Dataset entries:
______________________________

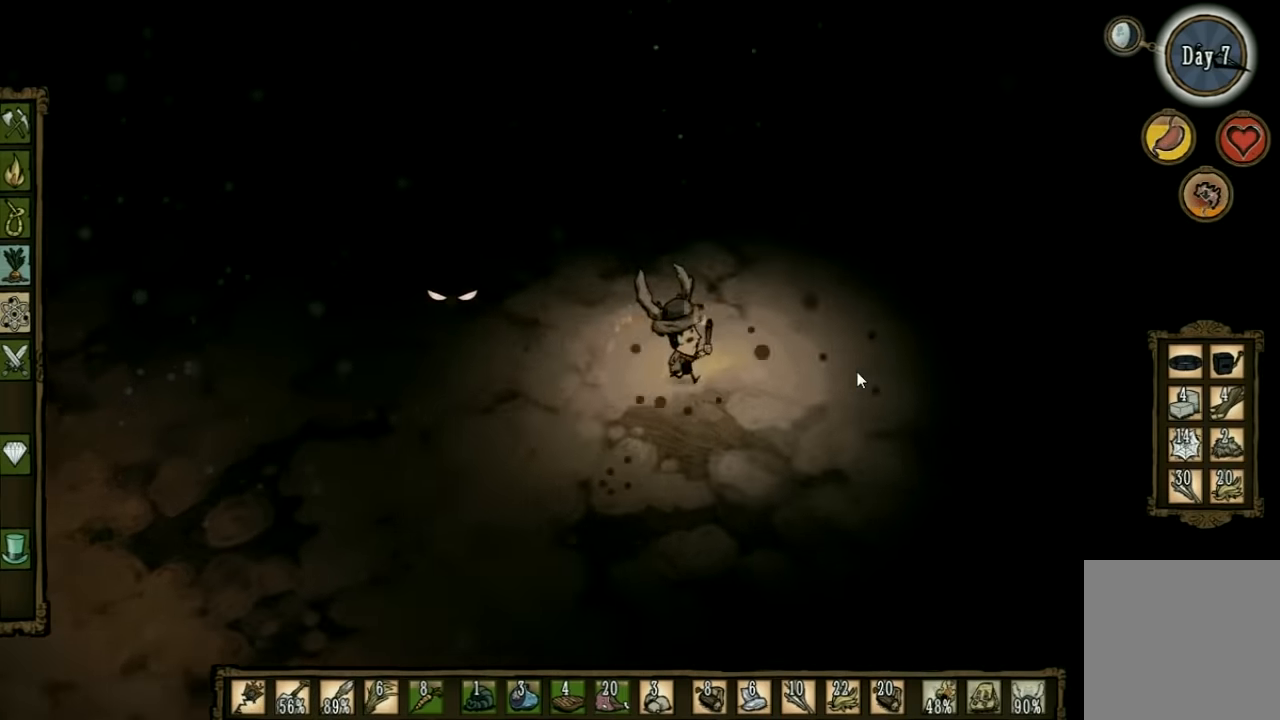
{"keys": ["d"], "events": []}
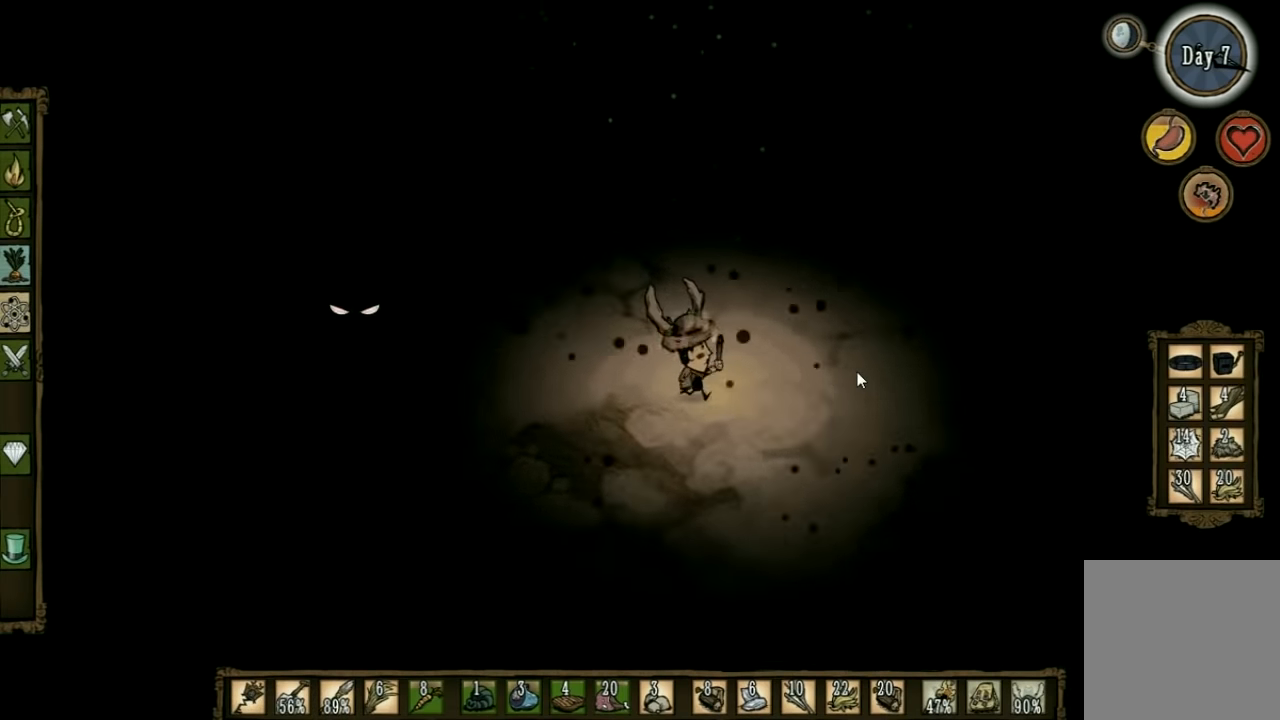
{"keys": ["d", "w"], "events": [[100, "q", "down"], [200, "q", "up"], [233, "w", "down"]]}
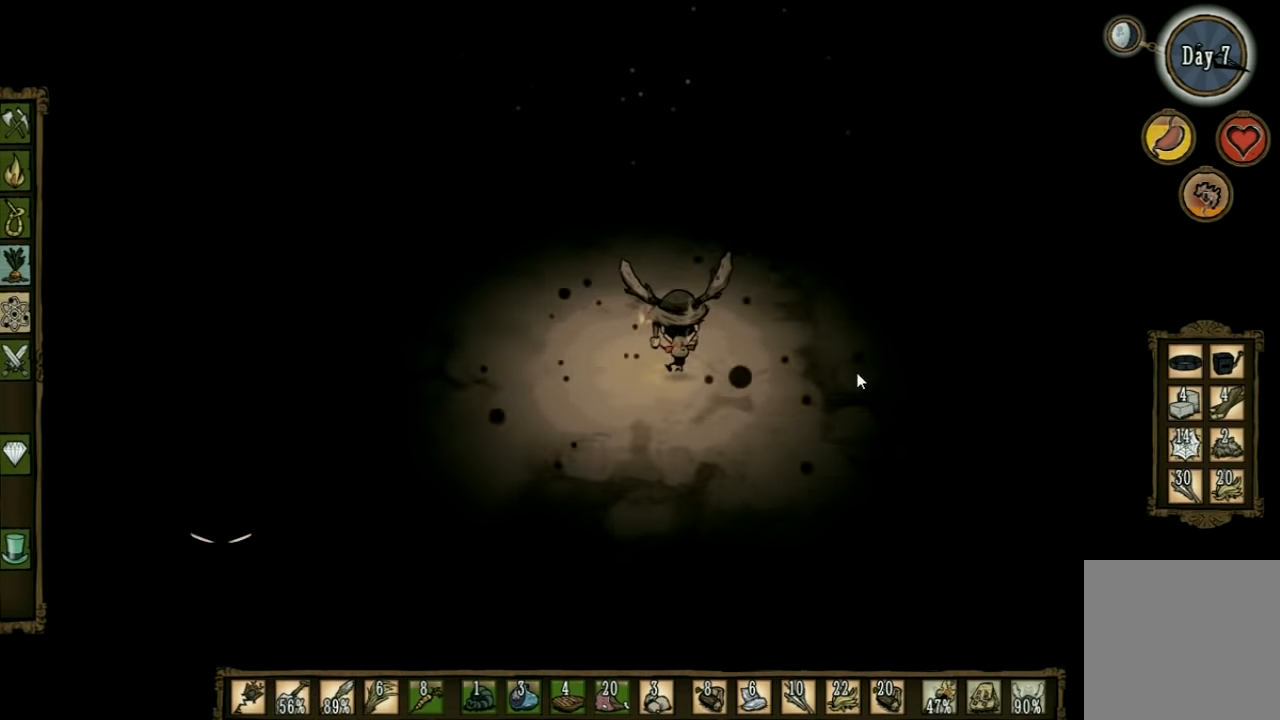
{"keys": ["d", "w"], "events": []}
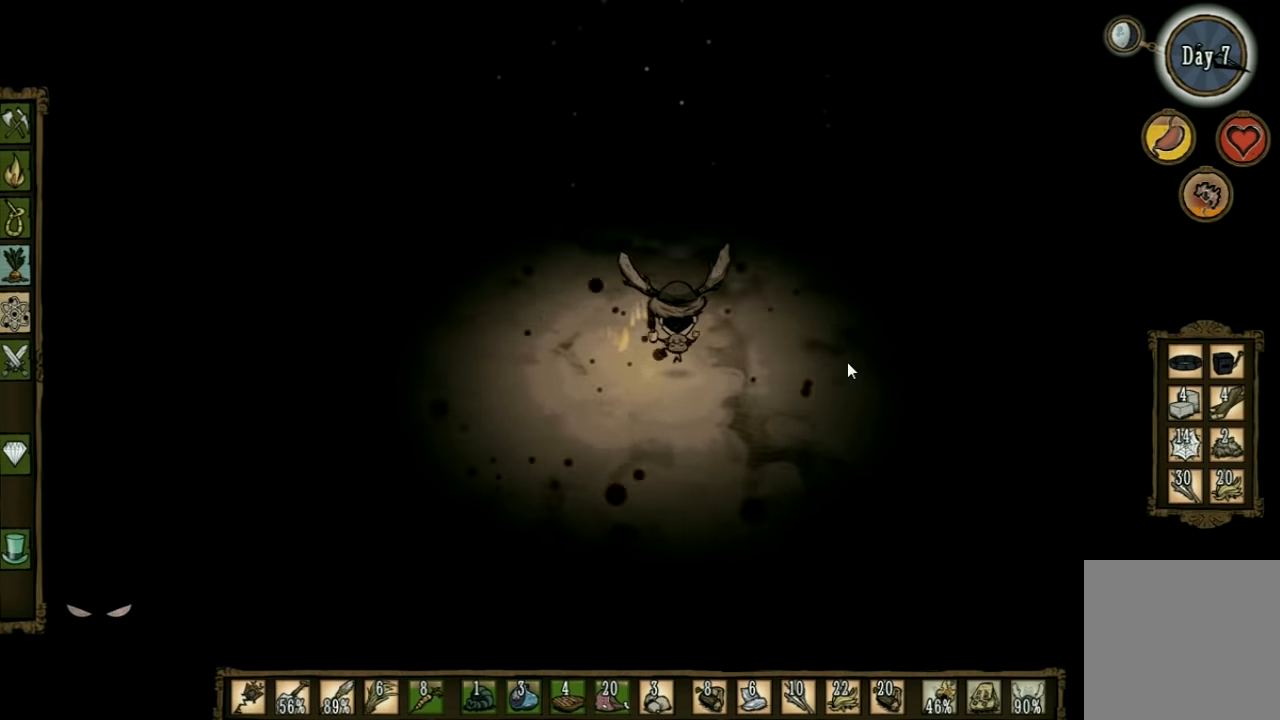
{"keys": ["d", "w"], "events": []}
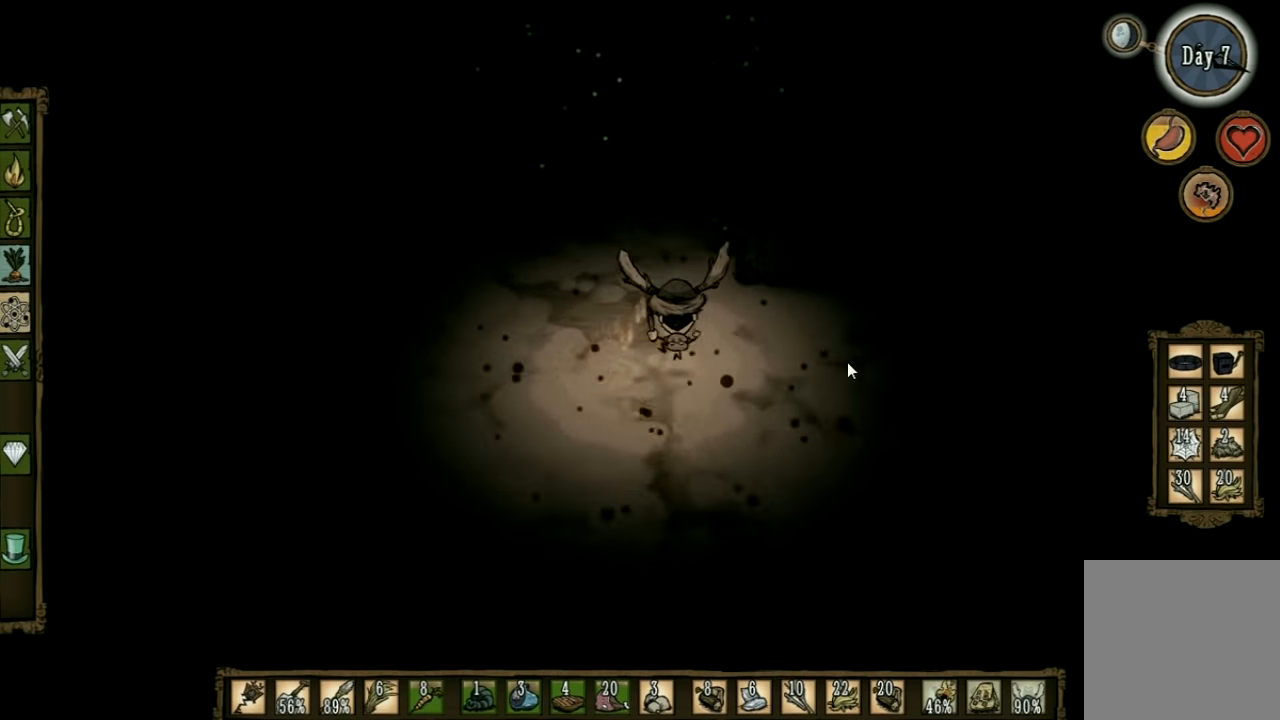
{"keys": ["d", "w"], "events": []}
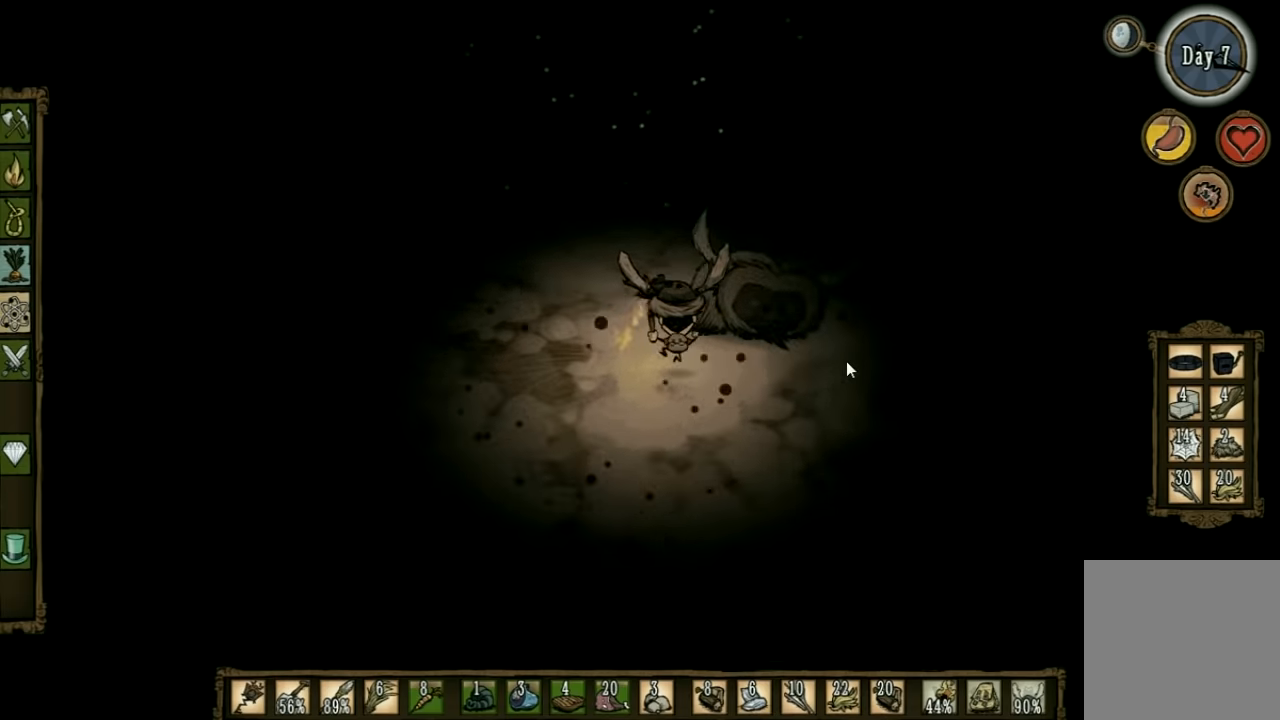
{"keys": ["w"], "events": [[66, "d", "up"]]}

______________________________

**WHAT THIS TASK INVOLVES**
Repeat all the records exactly, images excluded.

**TASK OUTPUT**
{"keys": ["d"], "events": []}
{"keys": ["d", "w"], "events": [[100, "q", "down"], [200, "q", "up"], [233, "w", "down"]]}
{"keys": ["d", "w"], "events": []}
{"keys": ["d", "w"], "events": []}
{"keys": ["d", "w"], "events": []}
{"keys": ["w"], "events": [[66, "d", "up"]]}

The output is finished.